As to the matters Appellant claims his trial counsel somehow failed in, these do not provide Appellant with an avenue to seek reopening. His vague references to appellate counsel's alleged failures to raise these accused deficiencies fall far short of the requirement of Rule 26. Further, this Court has extensively reviewed not only the issues presented on appeal by appellate counsel in his direct appeal, but we are required to, and did, undertake a complete review of the record on our own. Nothing in the record and nothing Appellant now complains of can in any way be seen as lawyer deficiencies. Most of what Appellant now complains of actually appear more beneficial to him than not. As Appellant has had a direct review of this matter once, as he complains of his trial counsel's performance rather than raising appellate counsel deficiencies and as his application fails to raise matters not once reviewed or reviewed on an incomplete record, Appellant's application is hereby denied.

Appellant's request through counsel for reconsideration of our earlier order must also be denied. In this motion, Appellant seeks to have us review our earlier denial of his request to appoint additional counsel to search the record and determine whether appellate counsel's performance might be deficient. App.R. 26(A) governs motions for reconsideration, but does not set out the standards for determining such motions, unlike its counterpart in App.R. 26(B). However, Ohio courts have generally held that an appellant must present, in such a motion, issues which were not fully considered by the appellate court in its earlier determination.State v. Wong (1994), 97 Ohio App.3d 244, 246.

Appellant has failed to meet the standard necessary to grant reconsideration. In his motion, Appellant argues against adopting the rationale of our sister appellate district found in State v. Biros (May 5, 2000), Trumbull App. No. 91-T-4632, unreported. We have previously stated that we agree with the reasoning therein and have adopted it expressly in our original decision in this matter. Thus, Appellant fails to raise a matter not considered or not fully considered by this Court.

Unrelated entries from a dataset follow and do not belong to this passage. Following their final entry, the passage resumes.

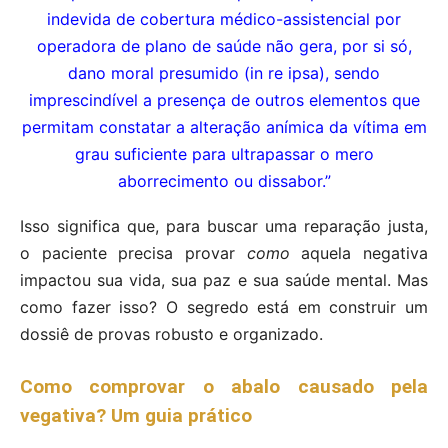
indevida de cobertura médico-assistencial por
operadora de plano de saúde não gera, por si só,
dano moral presumido (in re ipsa), sendo
imprescindível a presença de outros elementos que
permitam constatar a alteração anímica da vítima em
grau suficiente para ultrapassar o mero
aborrecimento ou dissabor.”
Isso significa que, para buscar uma reparação justa,
o paciente precisa provar
como
aquela negativa
impactou sua vida, sua paz e sua saúde mental. Mas
como fazer isso? O segredo está em construir um
dossiê de provas robusto e organizado.
Como comprovar o abalo causado pela
vegativa? Um guia prático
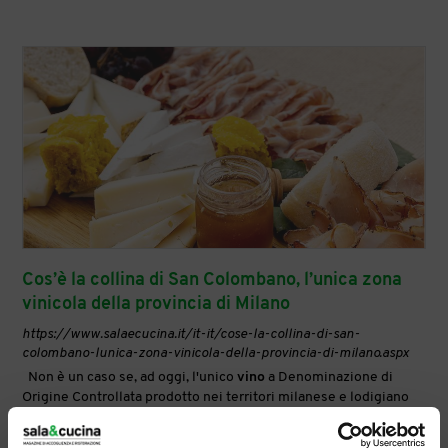
Cos’è la collina di San Colombano, l’unica zona
vinicola della provincia di Milano
https://www.salaecucina.it/it-it/cose-la-collina-di-san-
colombano-lunica-zona-vinicola-della-provincia-di-milano.aspx
Non è un caso se, ad oggi, l'unico
vino
a Denominazione di
Origine Controllata prodotto nei territori milanese e lodigiano
sia il San Colombano DOC. ... Un approccio che intreccia
ecologia e valorizzazione del paesaggio, producendo ricadute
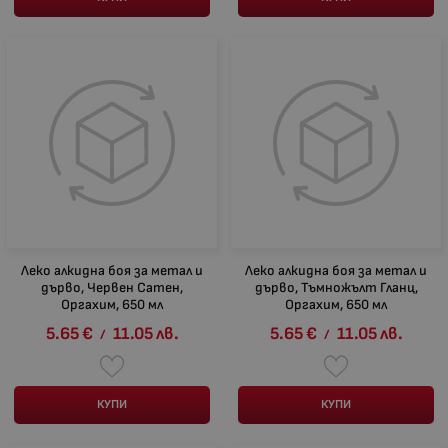
Леко алкидна боя за метал и
Леко алкидна боя за метал и
дърво, Червен Сатен,
дърво, Тъмножълт Гланц,
Оргахим, 650 мл
Оргахим, 650 мл
5.65
€
11.05
лв.
5.65
€
11.05
лв.
/
/
КУПИ
КУПИ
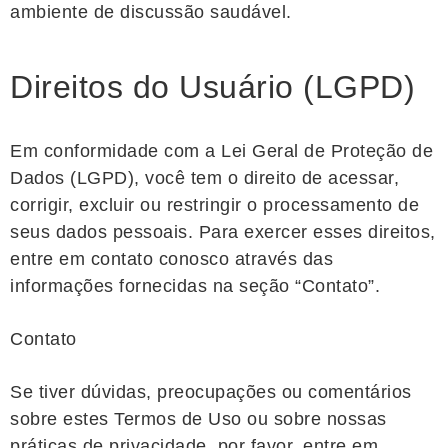
ambiente de discussão saudável.
Direitos do Usuário (LGPD)
Em conformidade com a Lei Geral de Proteção de
Dados (LGPD), você tem o direito de acessar,
corrigir, excluir ou restringir o processamento de
seus dados pessoais. Para exercer esses direitos,
entre em contato conosco através das
informações fornecidas na seção “Contato”.
Contato
Se tiver dúvidas, preocupações ou comentários
sobre estes Termos de Uso ou sobre nossas
práticas de privacidade, por favor, entre em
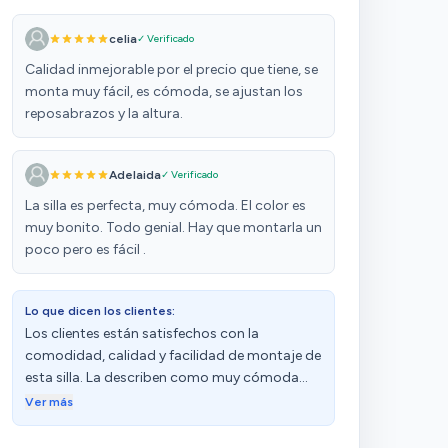
celia
✓ Verificado
Calidad inmejorable por el precio que tiene, se
monta muy fácil, es cómoda, se ajustan los
reposabrazos y la altura.
Adelaida
✓ Verificado
La silla es perfecta, muy cómoda. El color es
muy bonito. Todo genial. Hay que montarla un
poco pero es fácil .
Lo que dicen los clientes:
Los clientes están satisfechos con la
comodidad, calidad y facilidad de montaje de
esta silla. La describen como muy cómoda
para el precio que tiene, con materiales y
Ver más
acabados de calidad. Además, destacan su
ergonomía, ya que los reposabrazos se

Additionally, Appellant seeks to have us apply State v. Getsy (1999),87 Ohio St.3d 1471, wherein the appellate court was ordered to appoint additional counsel in order that they might file an application for reopening. Getsy, supra, however, specifically applied S.Ct. Pract.R. XI. This rule solely applies to capital cases committed on or after January 1, 1995. Appellant's crimes were unquestionably committed well before this date and it is undisputed that this rule does not have application for Appellant. As earlier argued herein, this Court has previously undertaken an extensive review on appeal of Appellant's case, not only based on errors brought to our attention by his counsel, but we conducted our own, independent review of the record searching for error, as we are required to do by law. Thus, Appellant and all others sentenced to death prior to 1995 received the benefit of exhaustive intermediate appellate review prior to yet another appeal to the Ohio Supreme Court. Mr. Getsy and others similarly situated are not entitled to and do not receive this intermediate review process. Thus, the decision in Getsy, supra, is easily distinguished from the matter at bar.

As Appellant has raised no relevant issue not previously fully addressed by us and has not presented any obvious error on the part of the Court, his motion for reconsideration of our May 19, 2000, decision is also denied.